- _Task details_
Leave the pictures aside. Retype exactly the lines from the top of the data below through the one holding "reachable by message".

[Extracted page text data]
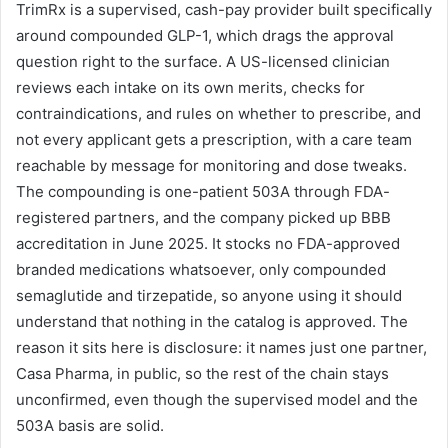
TrimRx is a supervised, cash-pay provider built specifically
around compounded GLP-1, which drags the approval
question right to the surface. A US-licensed clinician
reviews each intake on its own merits, checks for
contraindications, and rules on whether to prescribe, and
not every applicant gets a prescription, with a care team
reachable by message for monitoring and dose tweaks.
The compounding is one-patient 503A through FDA-
registered partners, and the company picked up BBB
accreditation in June 2025. It stocks no FDA-approved
branded medications whatsoever, only compounded
semaglutide and tirzepatide, so anyone using it should
understand that nothing in the catalog is approved. The
reason it sits here is disclosure: it names just one partner,
Casa Pharma, in public, so the rest of the chain stays
unconfirmed, even though the supervised model and the
503A basis are solid.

- _Final answer_
TrimRx is a supervised, cash-pay provider built specifically
around compounded GLP-1, which drags the approval
question right to the surface. A US-licensed clinician
reviews each intake on its own merits, checks for
contraindications, and rules on whether to prescribe, and
not every applicant gets a prescription, with a care team
reachable by message for monitoring and dose tweaks.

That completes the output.